- Given request: Reproduce exactly everything below from the line containing "genus: Mareca" down to the last of the lines, both included, and leave the pictures out of your answer.

───

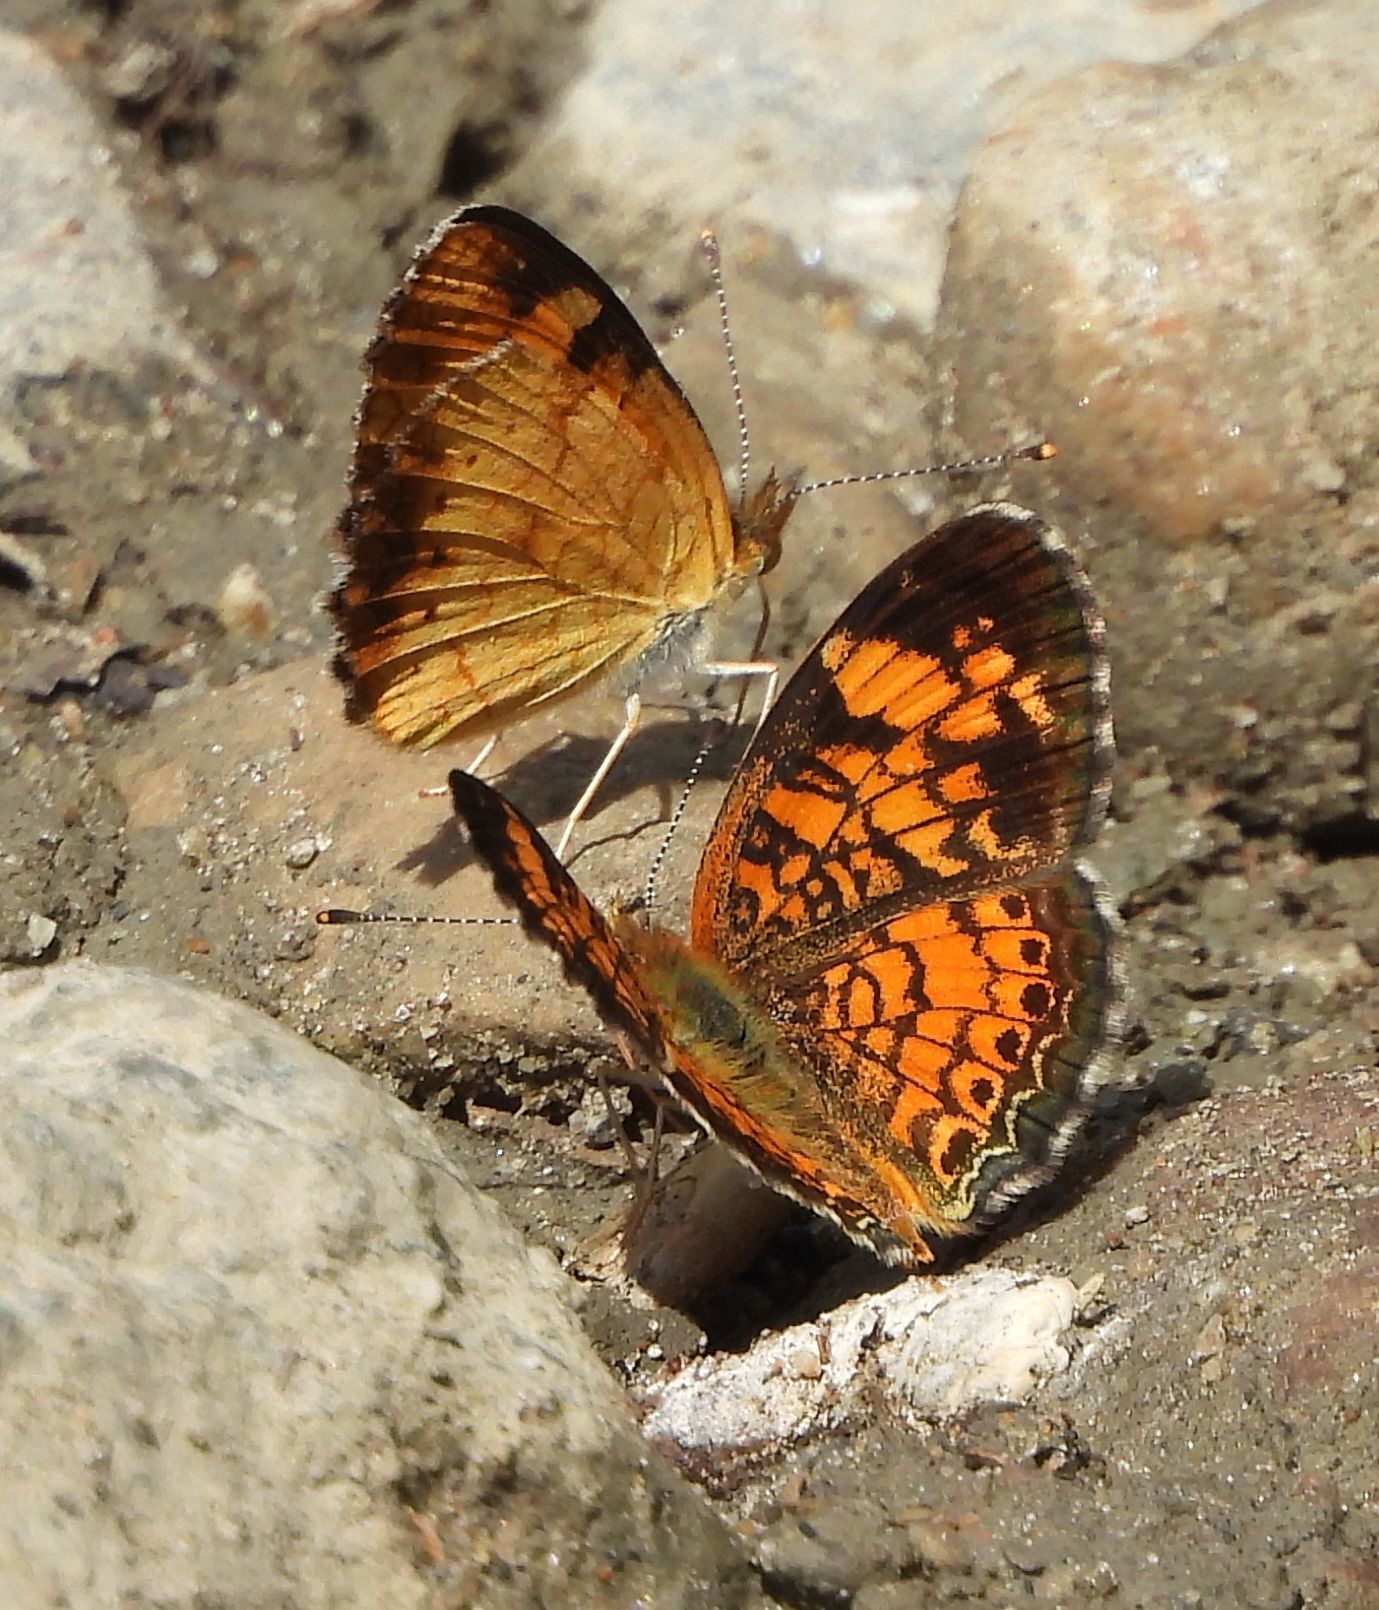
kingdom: Animalia
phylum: Arthropoda
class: Insecta
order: Lepidoptera
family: Nymphalidae
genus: Phyciodes
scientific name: Phyciodes tharos
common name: Pearl crescent
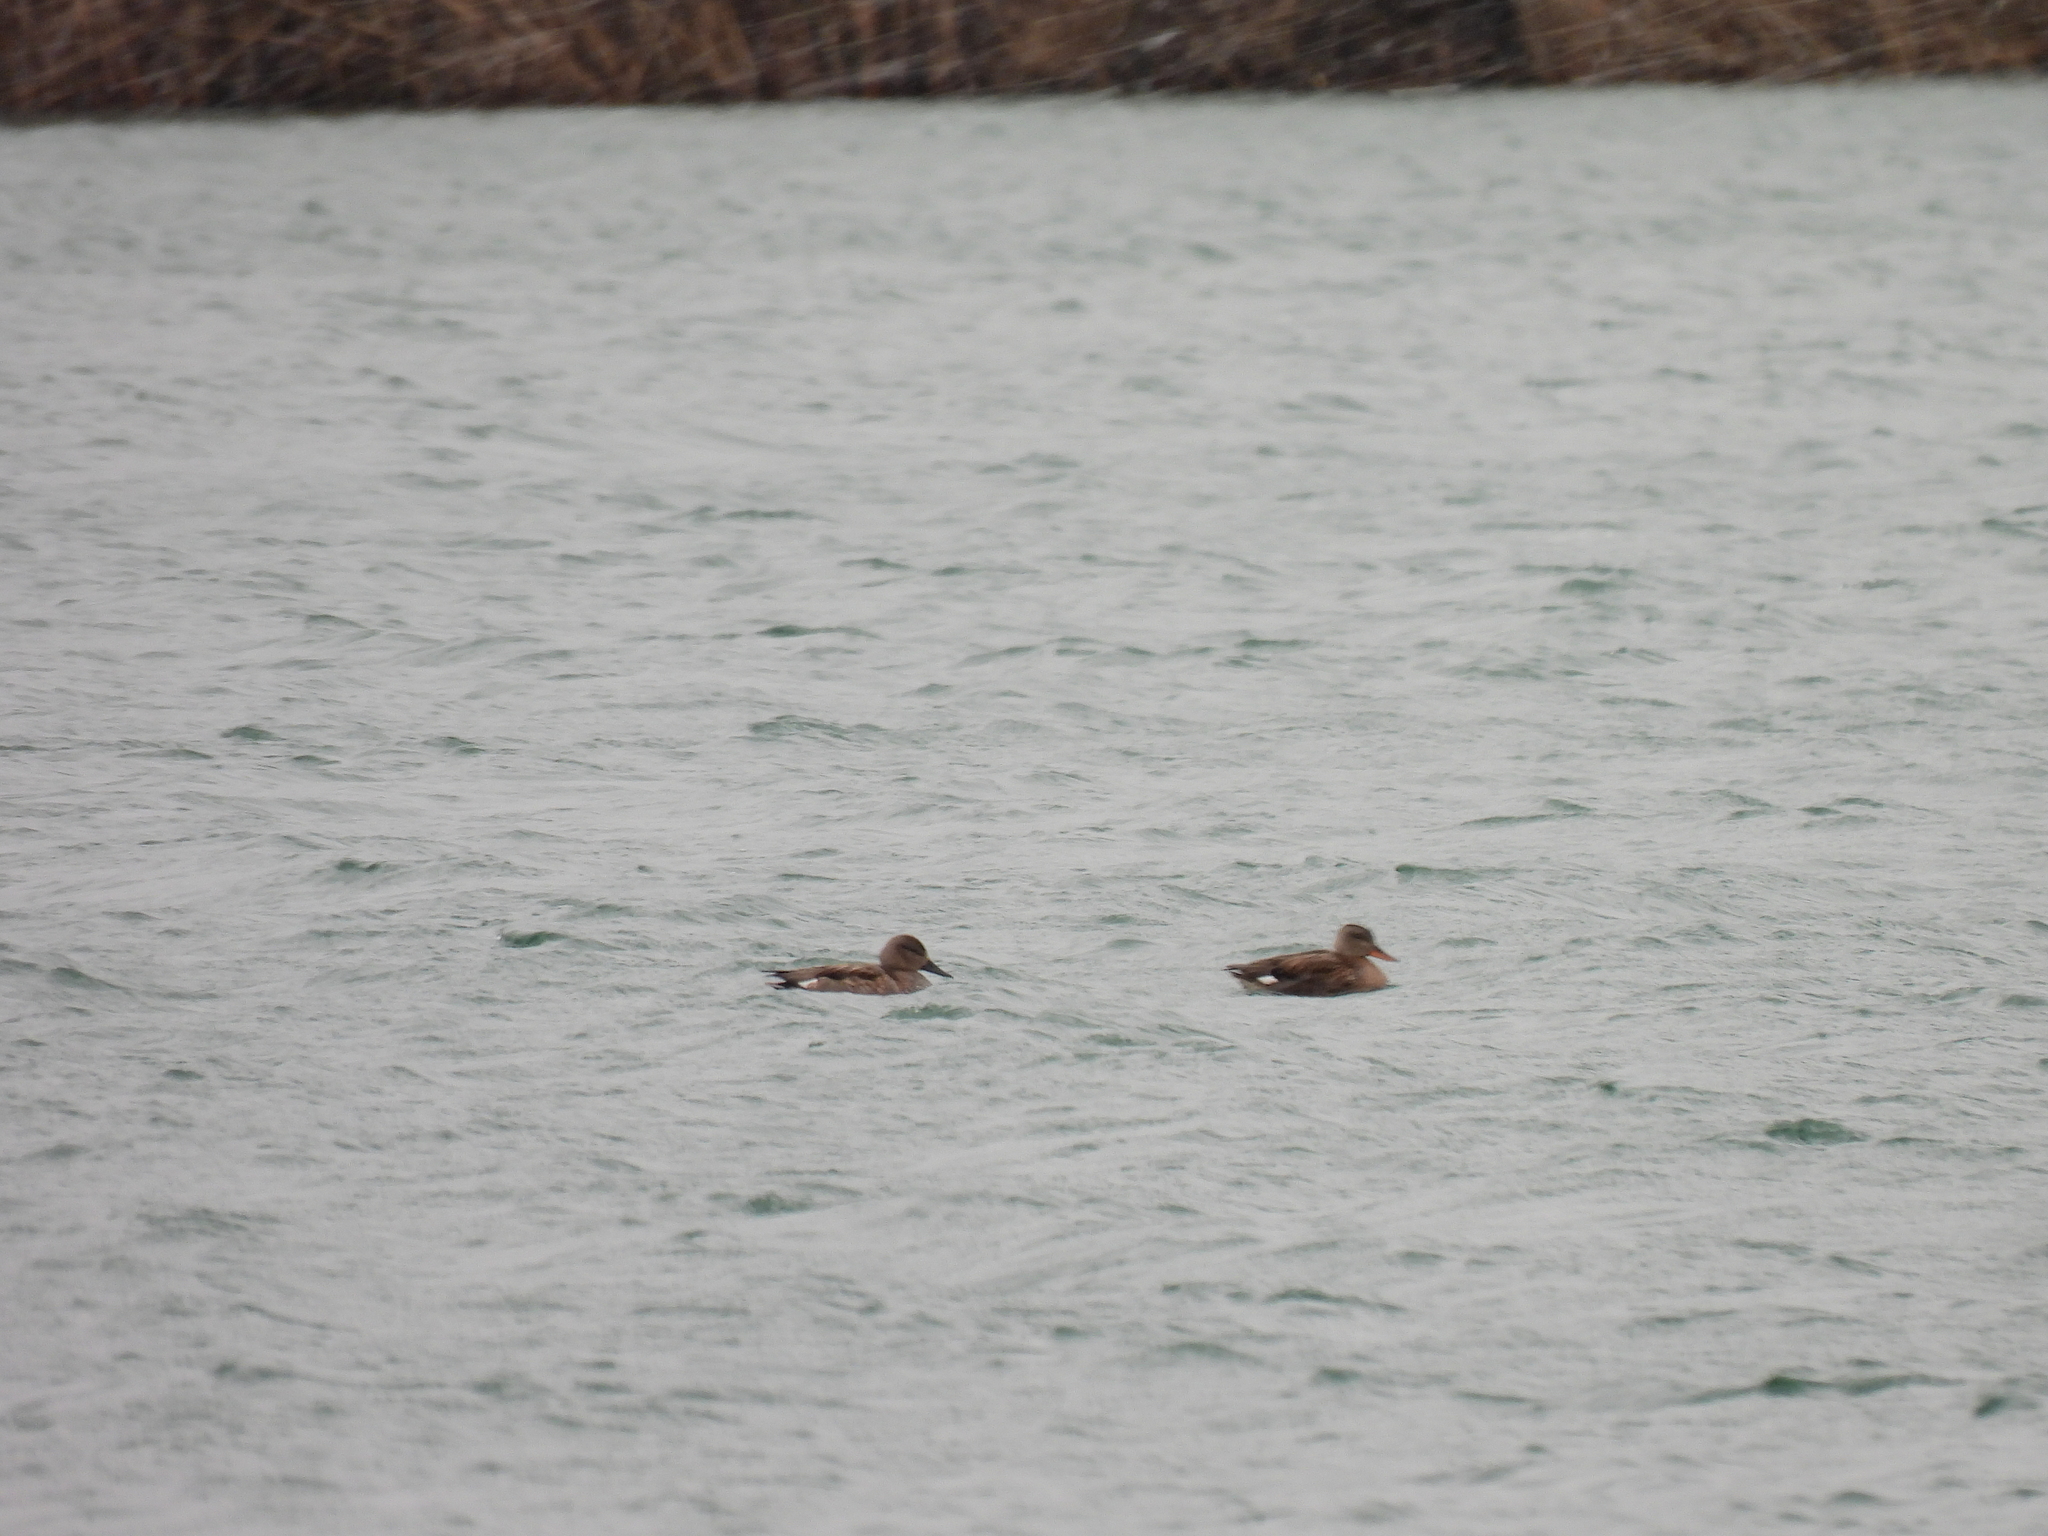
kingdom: Animalia
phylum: Chordata
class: Aves
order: Anseriformes
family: Anatidae
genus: Mareca
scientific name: Mareca strepera
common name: Gadwall
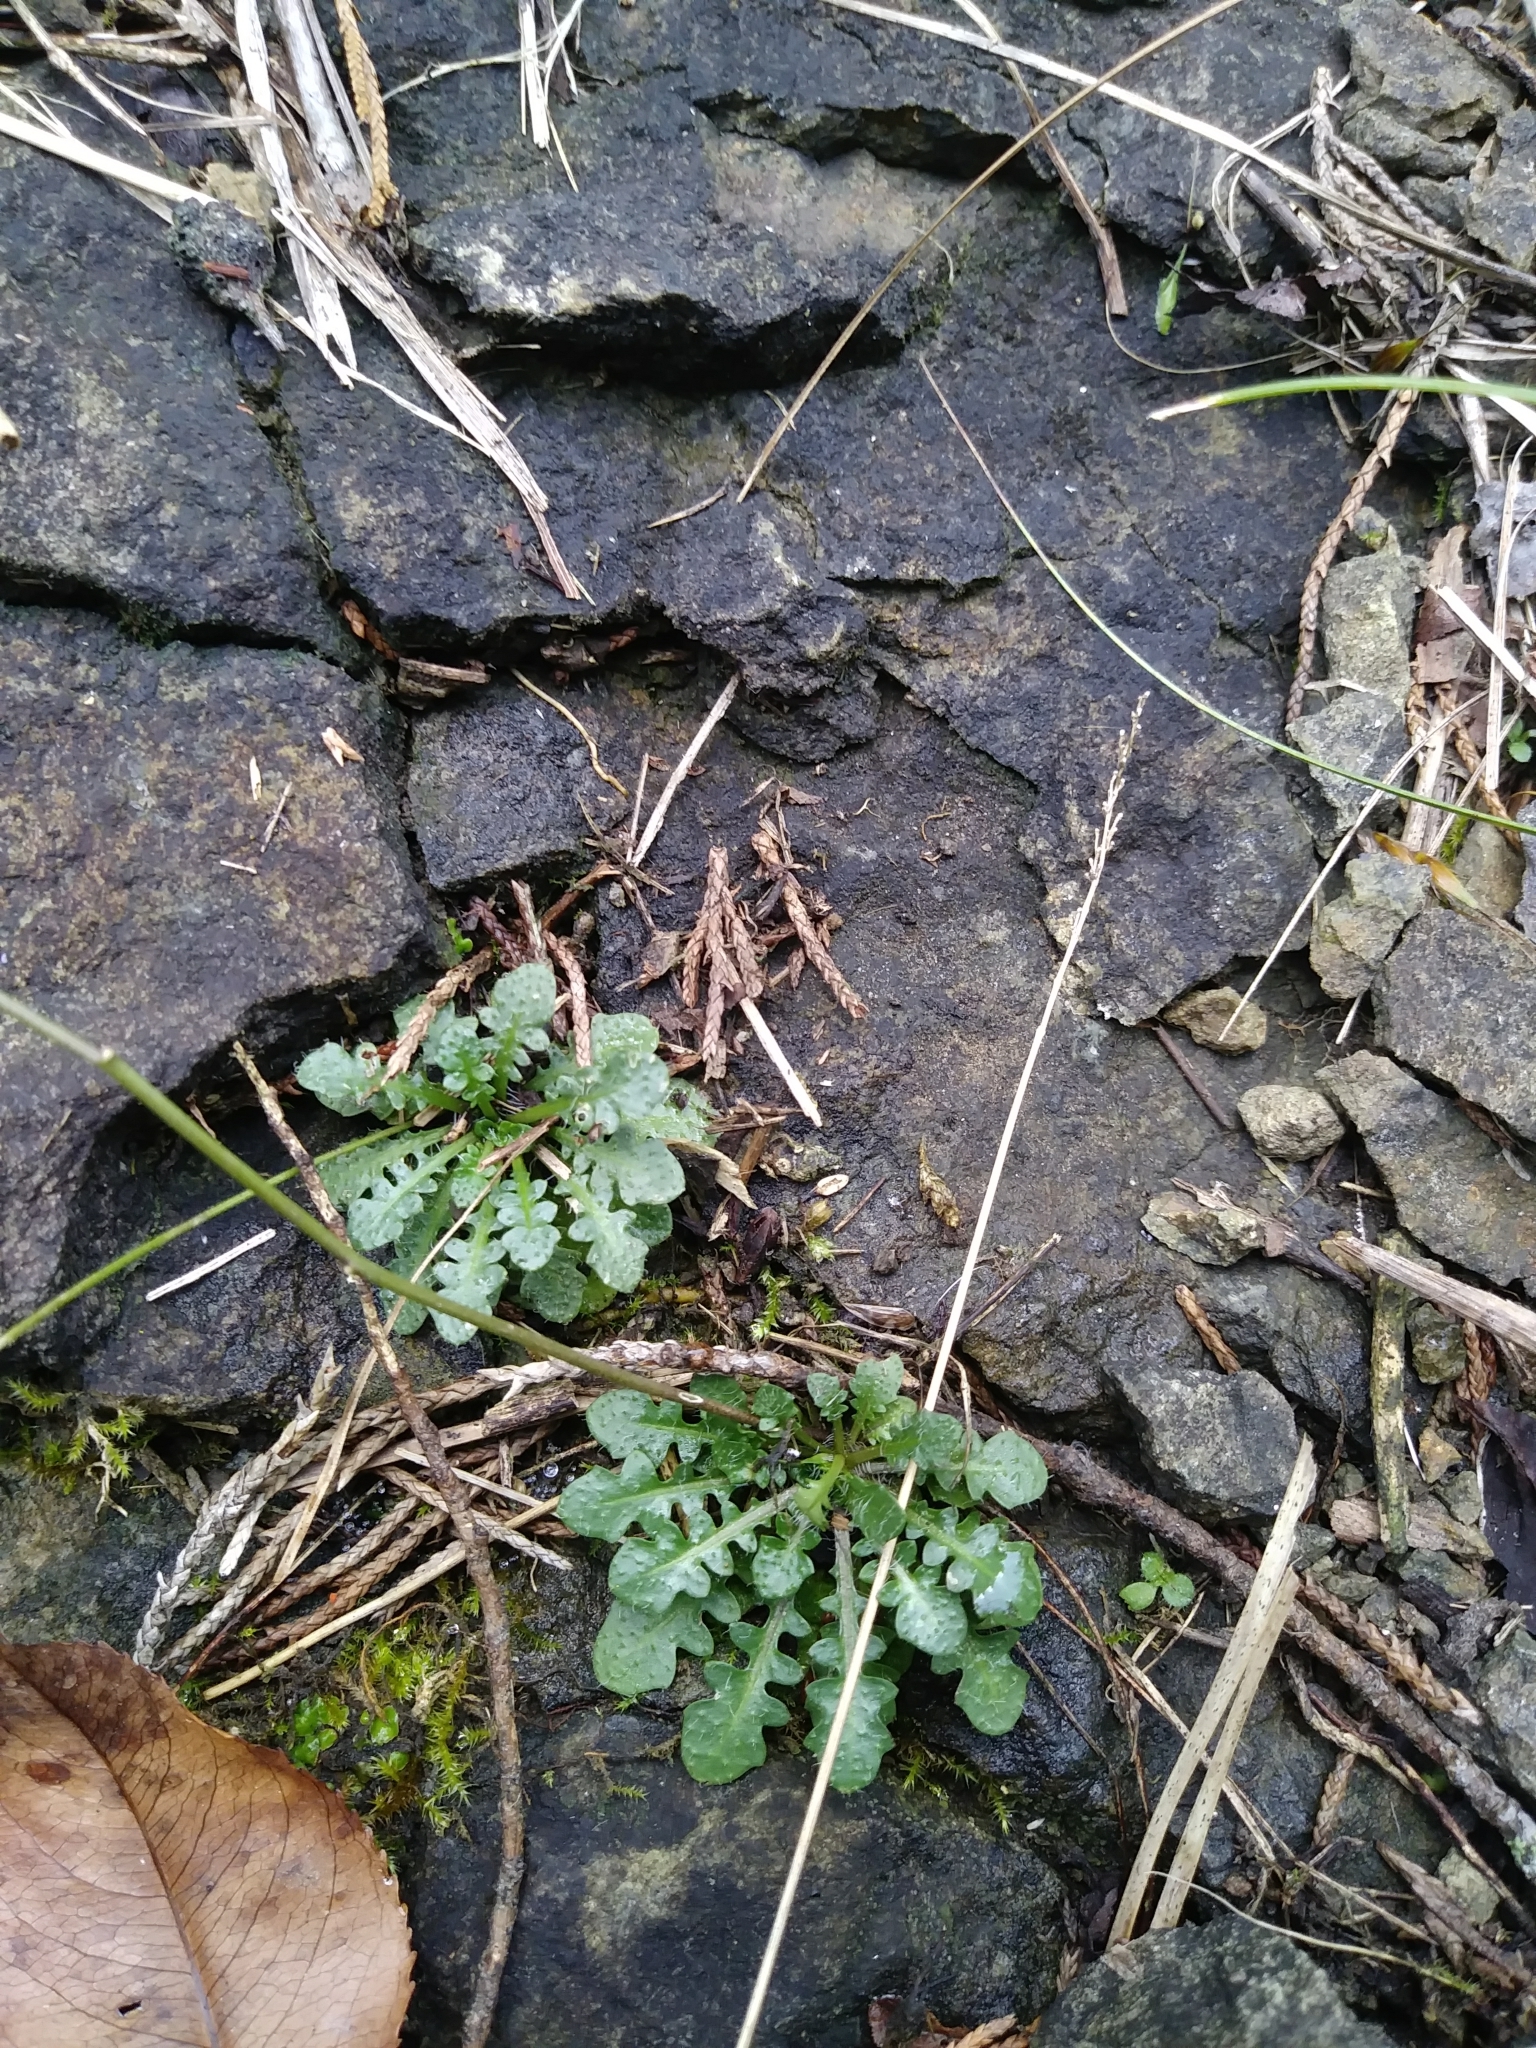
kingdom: Plantae
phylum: Tracheophyta
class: Magnoliopsida
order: Brassicales
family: Brassicaceae
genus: Arabidopsis
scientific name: Arabidopsis lyrata
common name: Lyrate rockcress
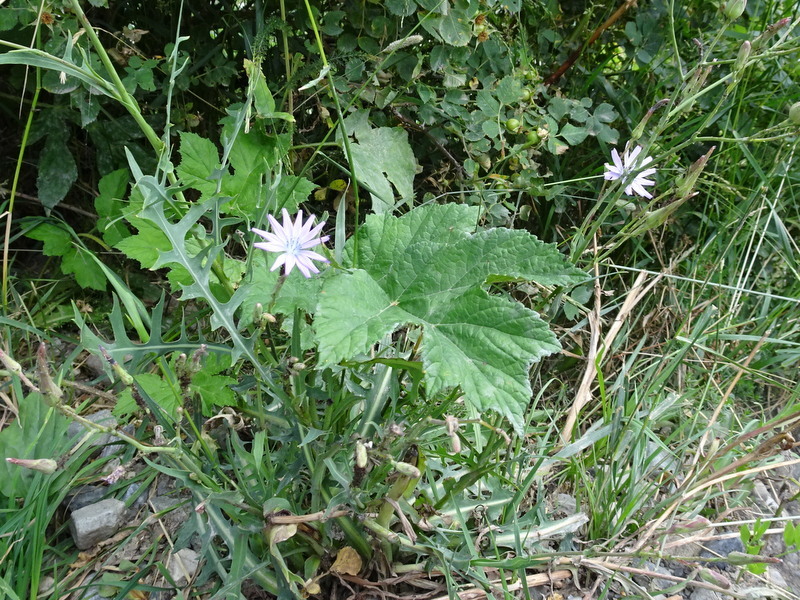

───

- The response:
genus: Mareca
scientific name: Mareca strepera
common name: Gadwall
kingdom: Plantae
phylum: Tracheophyta
class: Magnoliopsida
order: Brassicales
family: Brassicaceae
genus: Arabidopsis
scientific name: Arabidopsis lyrata
common name: Lyrate rockcress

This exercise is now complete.